Still, China’s consent is noteworthy as it proves that the rest of the SC can work with the recalcitrant power. This is important because diplomacy is process. By involving China in this process, the rest of the SC can eventually ratchet up the pressure to the extent that the realist nation will have no choice but to grant assent to stronger measures in the future (no fly zone enforcement, arms confiscation, and/or sanctions). In the end, China’s global interests are greater than its interests in Sudan and the evidence indicates that with continued political pressure and forceful diplomacy, they can become partners to ending genocide, even if they are generally unwilling.


Challenging the international political structure to respond more forcefully, effectively, and quickly to crises of genocide and ethnic cleansing is a long term process with no easy solution. Unfortunately, hundreds of thousands, if not millions more will die before we have an effective, rapid response to genocide.

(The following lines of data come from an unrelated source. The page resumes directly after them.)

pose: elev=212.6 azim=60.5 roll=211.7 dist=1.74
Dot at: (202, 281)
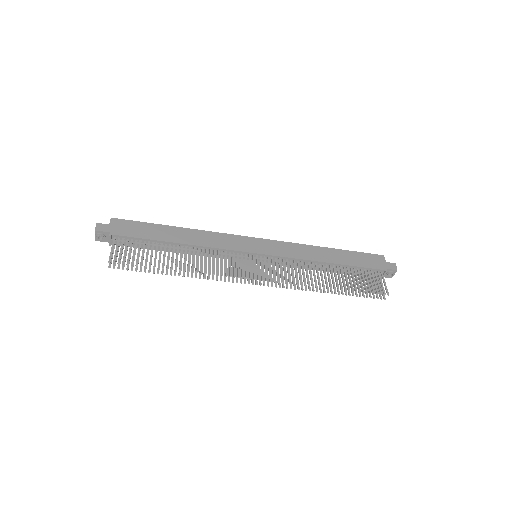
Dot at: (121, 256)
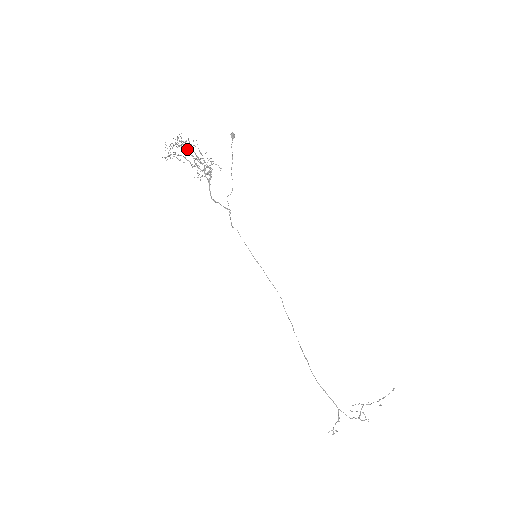
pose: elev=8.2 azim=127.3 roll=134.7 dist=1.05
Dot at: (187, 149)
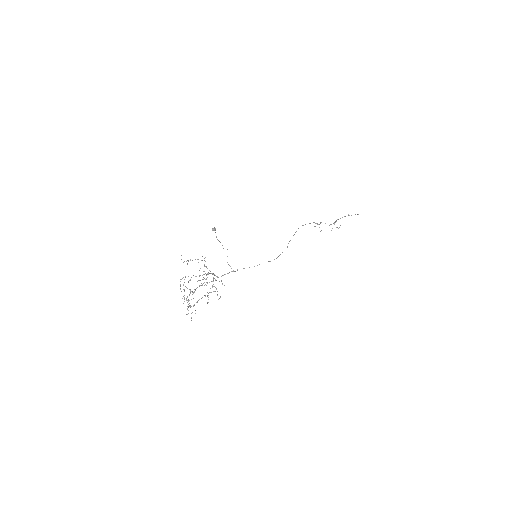
Dot at: (198, 300)
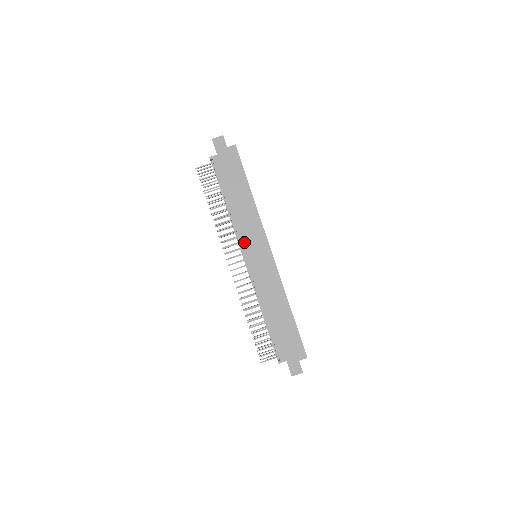
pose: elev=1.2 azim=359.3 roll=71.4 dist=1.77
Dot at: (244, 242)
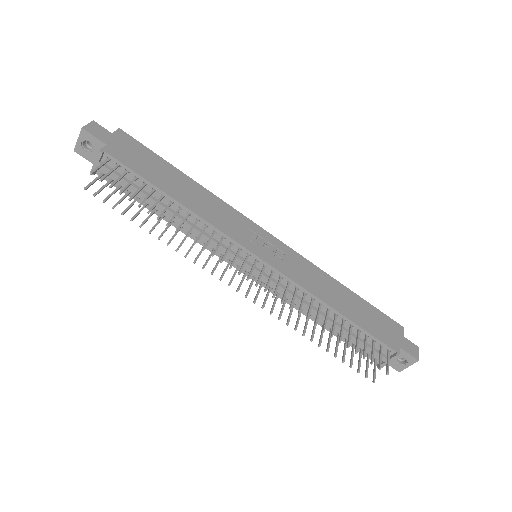
Dot at: (237, 238)
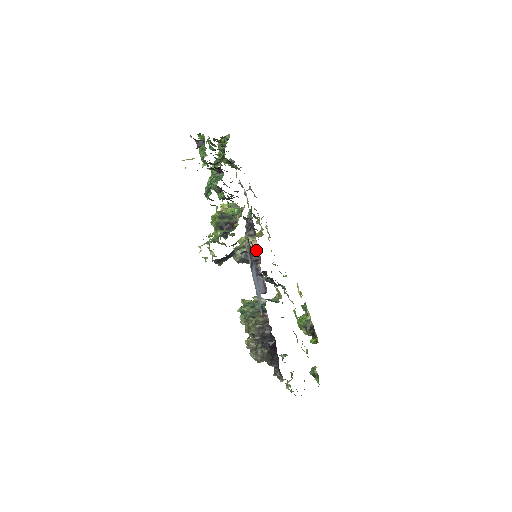
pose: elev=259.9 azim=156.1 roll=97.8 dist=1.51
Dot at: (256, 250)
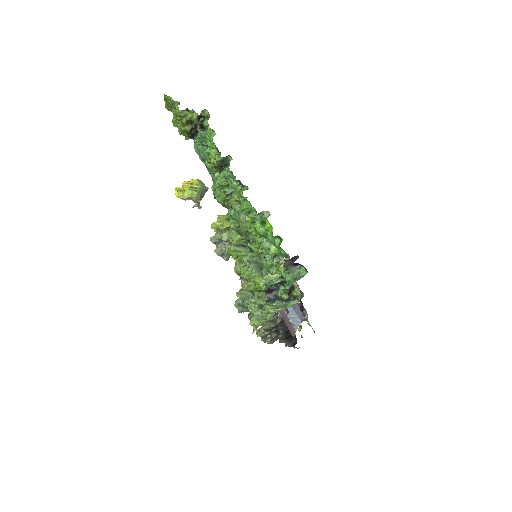
Dot at: occluded
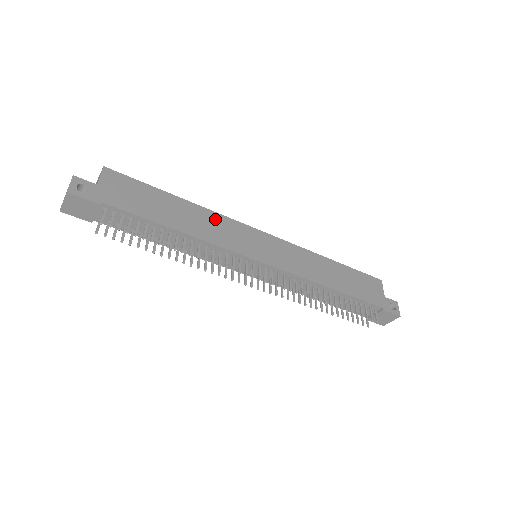
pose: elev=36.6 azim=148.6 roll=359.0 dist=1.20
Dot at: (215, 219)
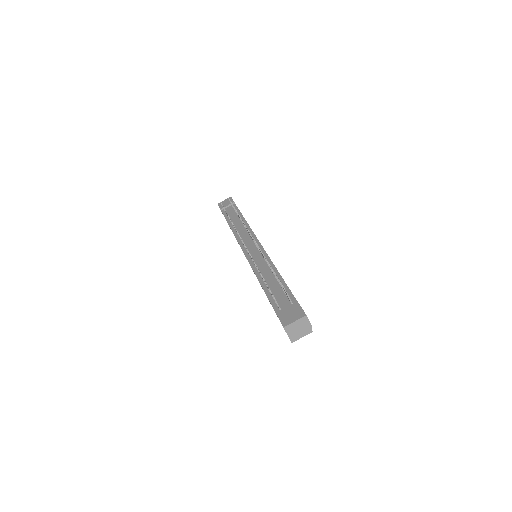
Dot at: occluded
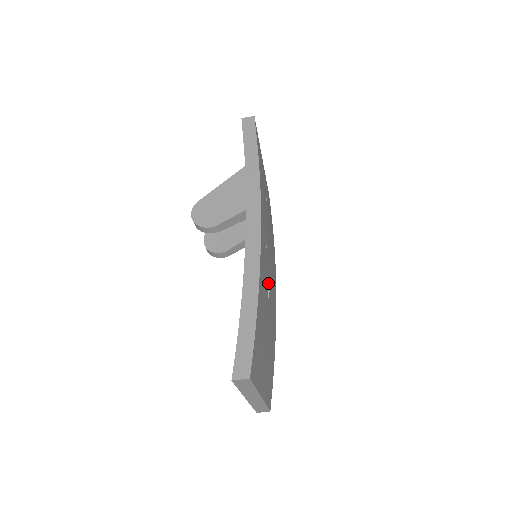
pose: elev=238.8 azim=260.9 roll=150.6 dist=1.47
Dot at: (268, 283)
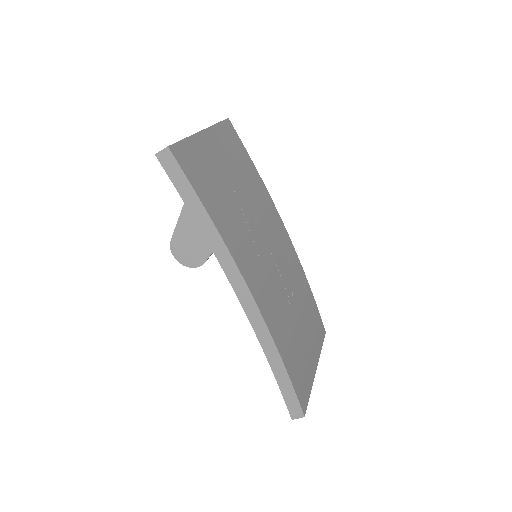
Dot at: (281, 288)
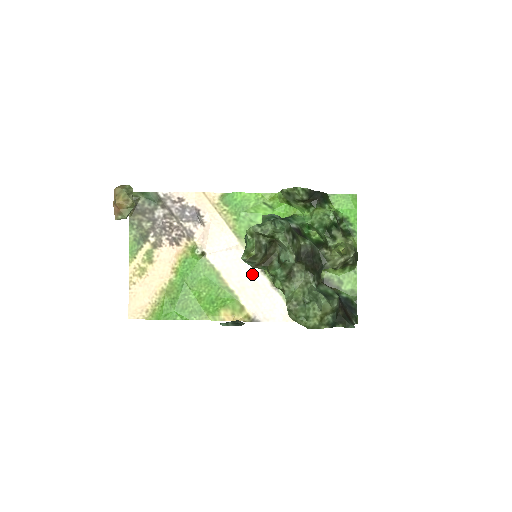
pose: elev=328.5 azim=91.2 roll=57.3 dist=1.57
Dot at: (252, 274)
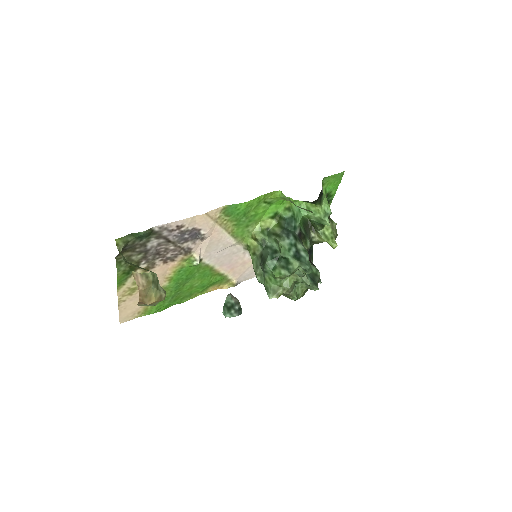
Dot at: (242, 258)
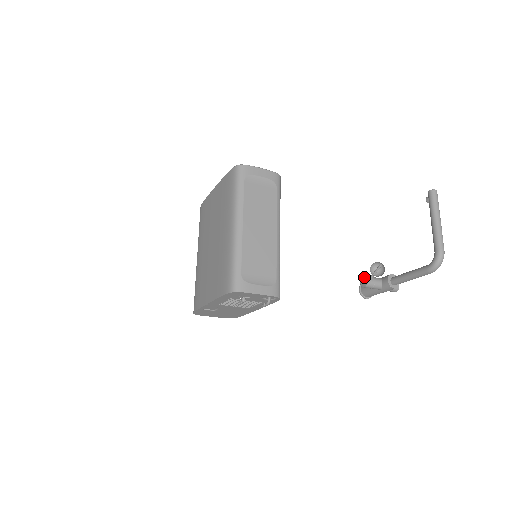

The problem of response is compounded by a dearth of information about when and where genocides occur. Nations are generally a bit smarter than Nazi Germany in that they don’t keep records or publicize genocidal actions. Therefore, detecting initiation and culpability, as well as prosecuting genocide after the fact, has become a more difficult challenge. As long as political leaders can hide behind the twin shields of sovereignty and plausible deniability, response to genocide will be slow to non-existent.

Ultimately, the world needs a more rigorous monitoring system to reduce response time and build political will for action. The World Health Organization has a global disease monitoring program that is more or less uncontroversial as public health risks threaten everyone. A similar system should be developed to address problems of emergent genocide. The more information there is about ongoing genocide and its participants, the easier it will be to generate an adequate response. For the Darfur situation to have any long term historical significance, along with Bosnia, Rwanda, Cambodia, etc, it must fuel the “responsibility to protect” ethic, monitoring initiatives, and peacekeeping actions.